Earthworm Jim for the PSP is a side-scrolling platform adventure game that features the titular Jim winding his way through eight levels, battling enemies along the way and generally just trying to keep his segmented self in more or less working order. The plot for the game is a bit on the secretive side at the moment, but we do know that Jim will have a number of different specialized powers, thanks to a handy spacesuit he wears that lets him get around on two legs, climb rope bridges, hang onto perilous ledges, and of course, wield his trusty weapons. In addition, you can expect to see appearances by EWJ characters such as Princess What's-Her-Name and Peter Puppy.
The level we played during the demo featured Jim navigating through a junkyard replete with tires, metal-bending compacters, and treadmills. You move Jim through the level using the D pad, and each face button has a different function; the square button wields and fires the machine gun, the X button is used for jumping, and pressing either the circle or triangle button will let Jim use his head as a whip. At certain points in the level, you could jump in the air and lash out with Jim's head/whip to latch on to hooks suspended in midair. Jim could then swing through the air Indiana Jones-style to reach a ledge that might be otherwise unavailable to him.
Of course, that isn't the only way to reach new areas in a level. The tire piles found in this level were ideal for bouncing on; at certain points, we were able to bounce from one pile to the next to move continually up a huge tower of tires and access a secret item. And of course, like most earthworms, Jim is an expert mountain climber, and we were able to scurry up the sheer side of a cliff and onto a ledge. All of these different techniques mean that Jim (and thus you) will have multiple ways for attacking each of the eight levels in the game. One player might choose to simply jump and swing his way through a tricky passage, while another player on the same level might be looking for ways he can make Jim climb or bounce his way past obstacles. It's that kind of variety that the developers at Shiny are looking to bring to each level in the game.
Another level we heard about, but didn't get a chance to play, was referred to as "the birds and the bees level." Here, Jim is caught in the middle of a war between the birds and the bees and will have to progress through an increasingly complex level that's design is inspired by the old mousetrap board games. In other words, something Jim does that affects something in one part of a level will fan out and be felt by the complex machinery somewhere else in the level. It sounds like an interesting concept for a platform level; we just wish we could have seen it in action for ourselves.

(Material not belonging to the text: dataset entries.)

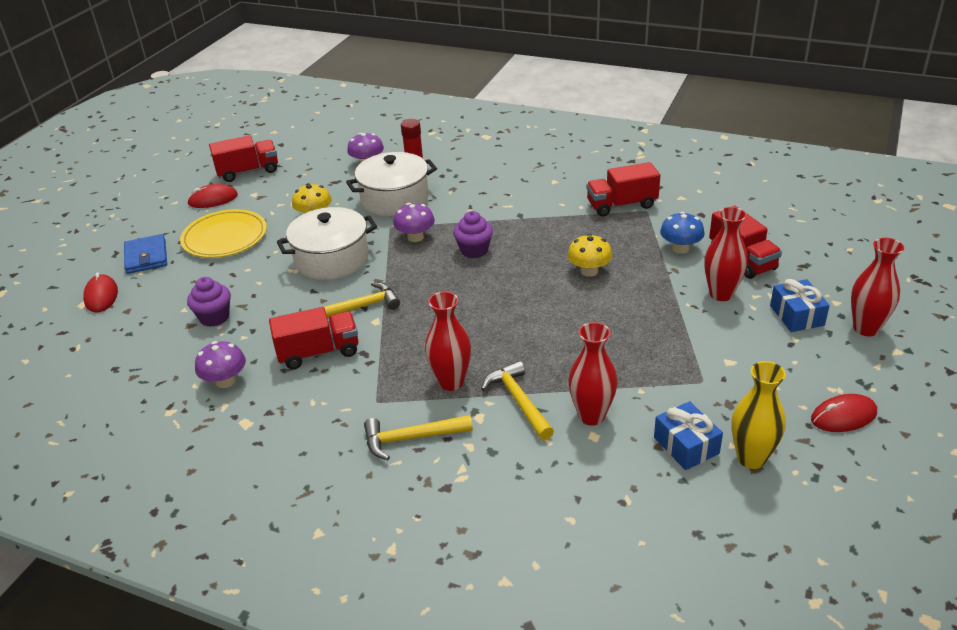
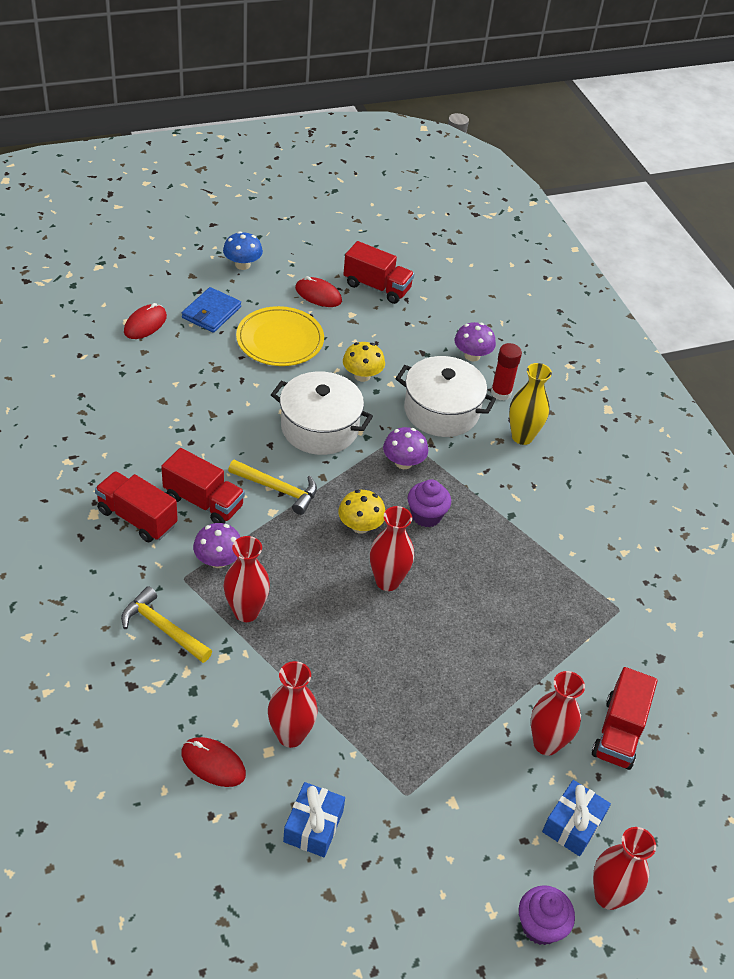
camera: 40 degrees right, 10 degrees up
(214, 317) = (183, 408): purple cupcake -> purple cupcake (540, 926)
(225, 381) = (124, 469): purple mushroom -> purple mushroom (218, 560)
(508, 296) = (387, 581): none -> red vase
(519, 401) = (264, 673): yellow hammer -> none
(589, 271) = (480, 619): yellow mushroom -> yellow mushroom (360, 526)
(621, 205) = (608, 584): red truck -> red truck (137, 518)
(680, 248) = (586, 671): blue mushroom -> blue mushroom (242, 265)
(751, 458) = (339, 885): yellow vase -> yellow vase (522, 437)
(843, 416) = (457, 935): red mouse -> red mouse (213, 763)

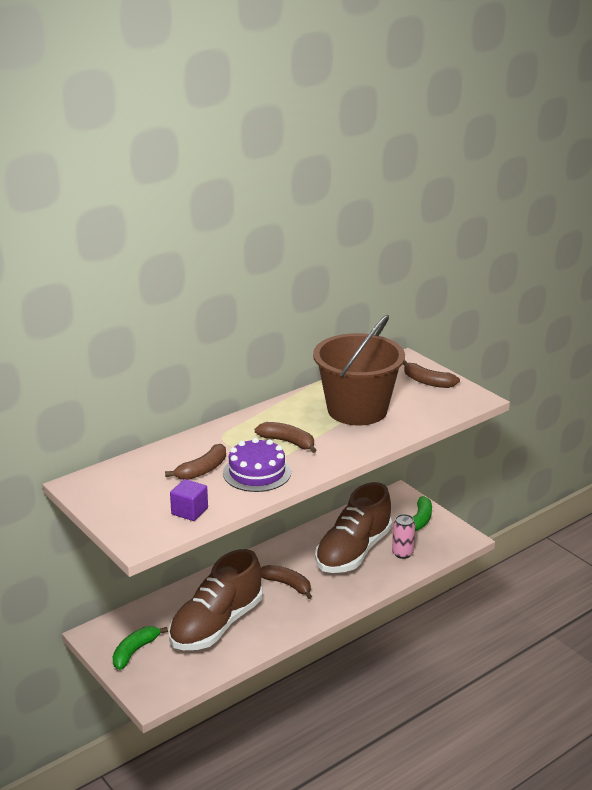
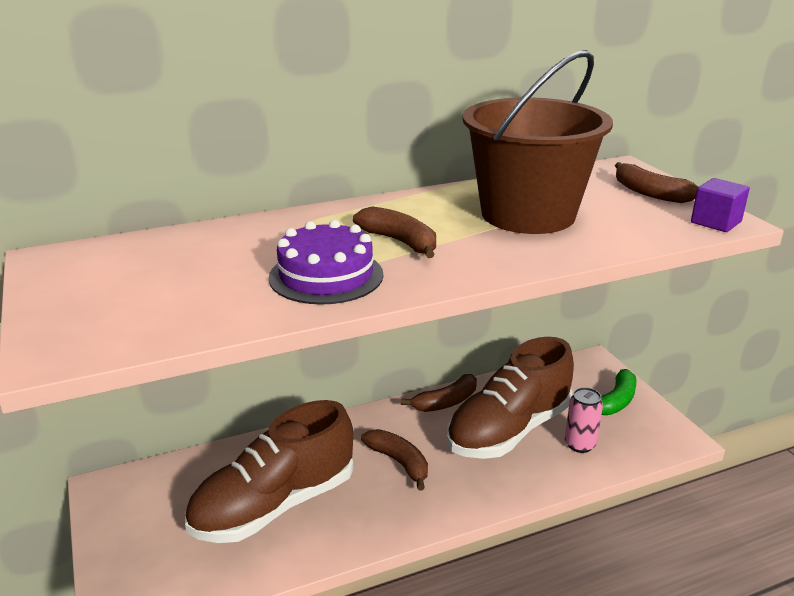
camera: 15 degrees right, 0 degrees up
(135, 651) = (142, 525): green banana -> none
(189, 511) = (177, 317): purple cube -> purple cube (716, 222)
(202, 470) = (245, 262): brown banana -> brown banana (446, 402)

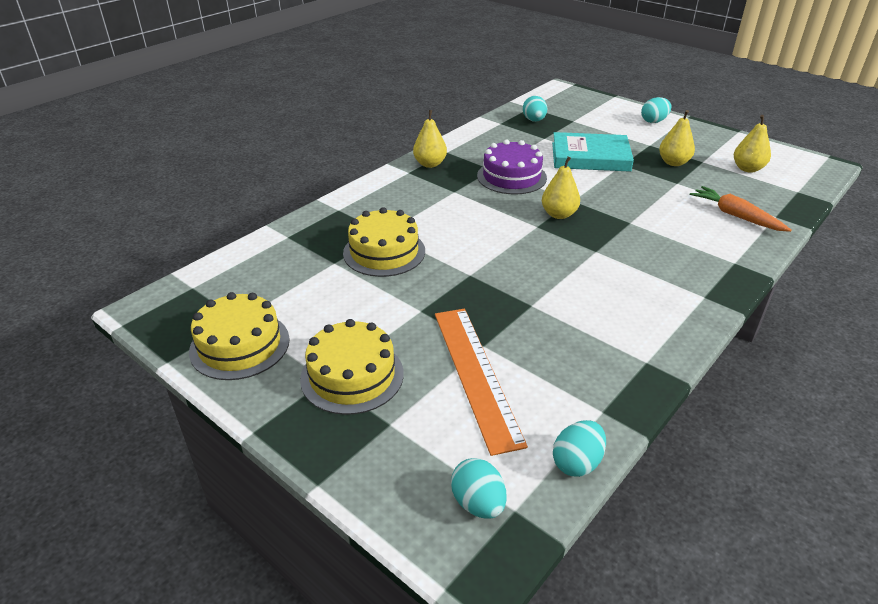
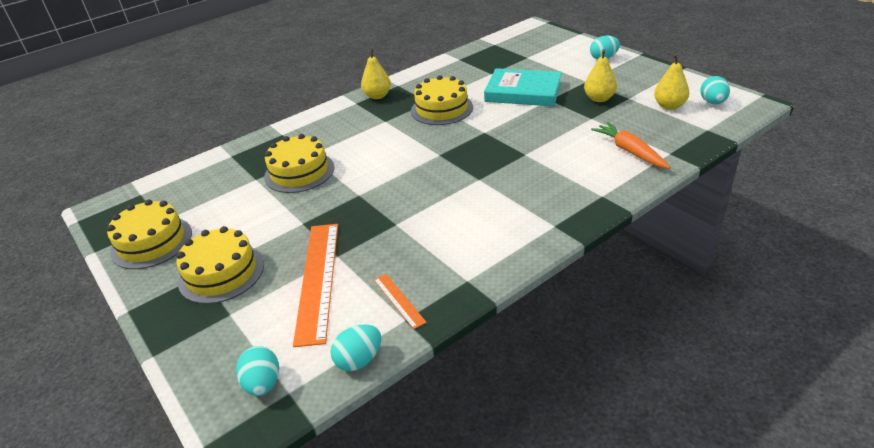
camera: 15 degrees right, 0 degrees up
(511, 177) = (442, 109): purple cake -> yellow cake
(534, 120) = (490, 57): turquoise egg -> turquoise egg (712, 102)
(559, 214) = (464, 144): yellow pear -> none
(583, 390) = (399, 300): none -> orange ruler

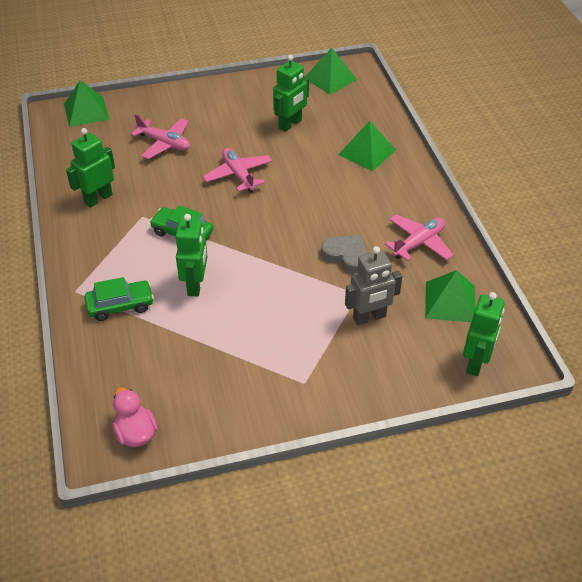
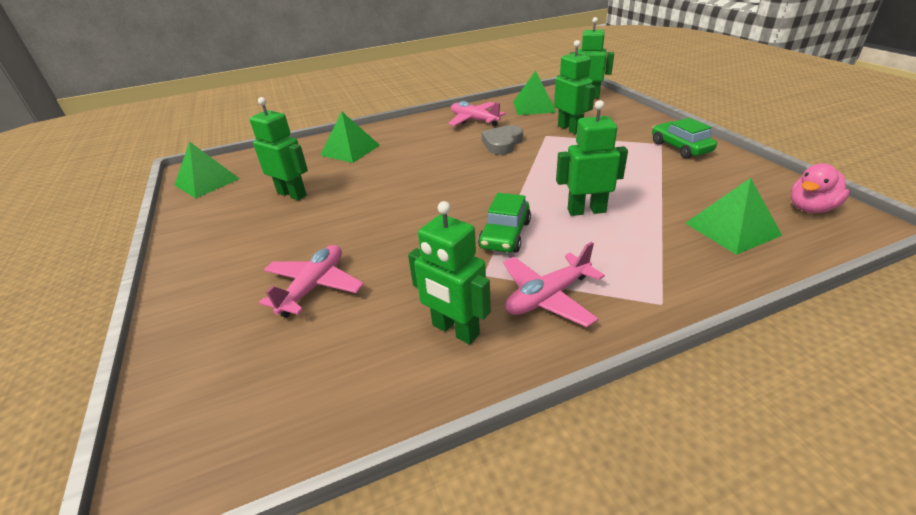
camera: 95 degrees left, 10 degrees down
(86, 111) = (180, 421): green pyramid -> green pyramid (732, 229)
(120, 305) = (656, 256): green car -> green car (680, 147)
(238, 175) = (389, 213): pink plane -> pink plane (547, 297)
(369, 317) = (570, 129): grey robot -> green robot

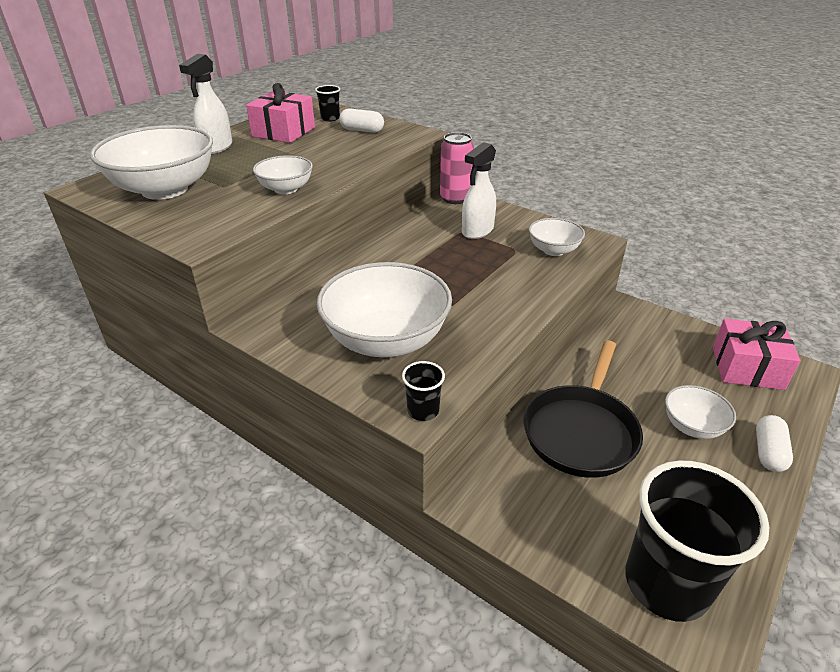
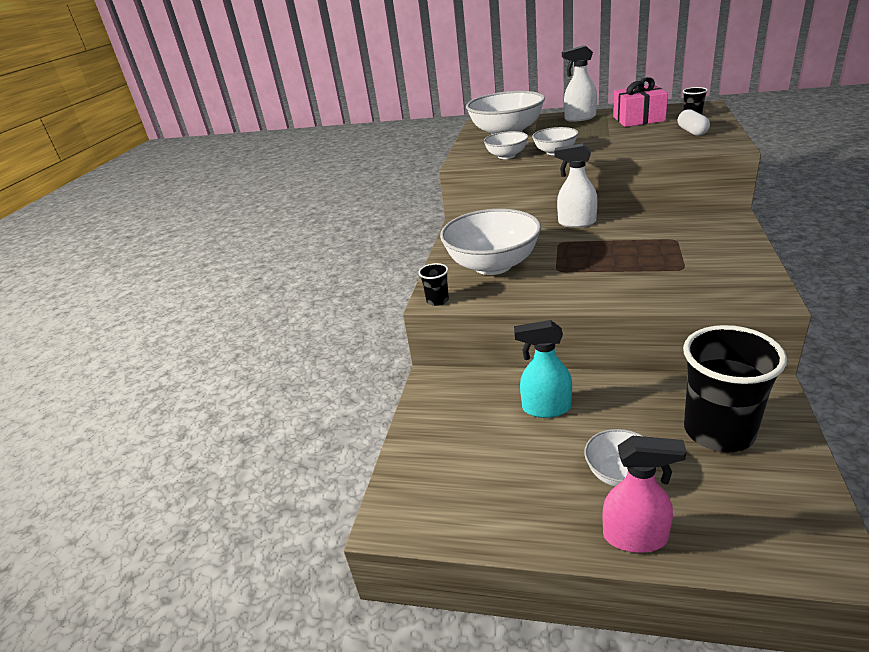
camera: 70 degrees right, 5 degrees down
(455, 198) = (727, 218): pink can -> none
(477, 231) = (687, 244): white spray bottle -> white spray bottle (576, 223)
(553, 250) = (713, 284): white bowl -> white bowl (506, 156)
(581, 431) = (546, 408): black pan -> turquoise spray bottle
(666, 583) = (424, 489): black cup -> black cup (718, 431)
(747, 368) = (774, 503): pink gift -> none
(768, 452) = (635, 537): white capsule -> pink spray bottle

Of course, it's not just the levels themselves that will pose a challenge for Jim--you can expect to see him go up against plenty of enemies, too. In the junkyard level we played, for example, there were crows aplenty looking to pluck him right out of his suit and gobble him down, as well as burly doglike creatures that had the ability to turn into miniature tornados. Presumably, there're plenty more enemies to face in the game, as well as end-level bosses that will pose a real challenge. We understand that at some points in the game, Jim will be out of his specialized suit, as well, making him especially vulnerable to enemy attacks.
Finally, one of the strangest additions to the game is the ability to dance. At any point in the game, you can take a break from the action and make Jim dance to the multiple tunes found on the game's soundtrack. We didn't get to see it in action, unfortunately, though we're pretty sure that a guy as flexible as Jim has some pretty slick moves.
With attractive cartoon graphics, two-player competitive modes, and a wry, winking sense of humor, Earthworm Jim looks like it could be a nice addition to the PSP platformer lineup. The game, currently 80 percent complete, is due to hit stores in early 2007, and we'll have a full review when the game is released.